Activation of luteinizing hormone beta gene by gonadotropin-releasing hormone requires the synergy of early growth response-1 and steroidogenic factor-1.

We have previously shown that early growth response (Egr) 1-deficient mice exhibit female infertility, reflecting a luteinizing hormone (LH) beta deficiency. Egr-1 activates the LHbeta gene in vitro through synergy with steroidogenic factor-1 (SF-1), a protein required for gonadotrope function.
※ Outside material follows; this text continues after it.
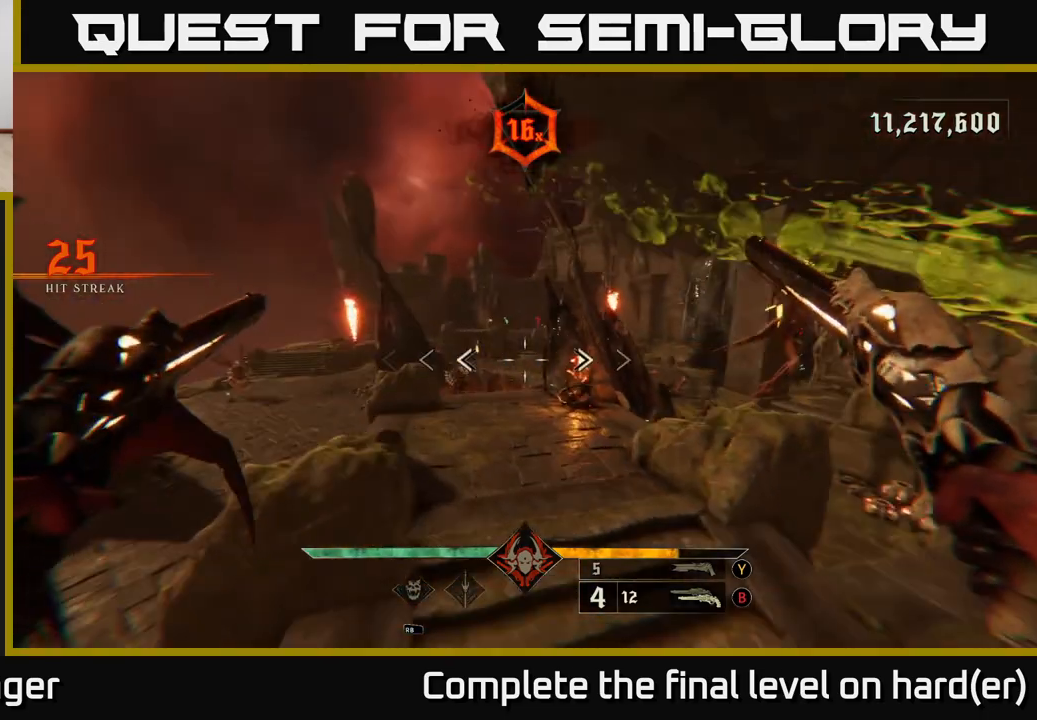
{"buttons": ["R2"], "left_stick": "up", "right_stick": "up-left", "events": [[100, "right_stick", "left"], [267, "right_stick", "up-right"], [383, "right_stick", "left"], [467, "right_stick", "up-left"], [483, "R2", "down"], [500, "left_stick", "up"]]}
To test if this synergy is essential for gonadotropin-releasing hormone (GnRH) stimulation of LHbeta, we examined the activity of the LHbeta promoter in the gonadotrope cell line LbetaT2. GnRH markedly stimulated the LHbeta promoter (15-fold). Mutation of either Egr-1 or SF-1 elements within the LHbeta promoter attenuated this stimulation, whereas mutation of both promoter elements abrogated GnRH induction of the LHbeta promoter. Furthermore, GnRH stimulated Egr-1 but not SF-1 expression in LbetaT2 cells. Importantly, overexpression of Egr-1 alone was sufficient to enhance LHbeta expression. Although other Egr proteins are expressed in LbetaT2 cells and are capable of interacting with SF-1, GnRH stimulation of Egr-1 was the most robust. We also found that the nuclear receptor DAX-1, a repressor of SF-1 activity, reduced Egr-1-SF-1 synergy and diminished GnRH stimulation of the LHbeta promoter. We conclude that the synergy between Egr-1 and SF-1 is essential for GnRH stimulation of the LHbeta gene and plays a central role in the dynamic regulation of LHbeta expression.[1]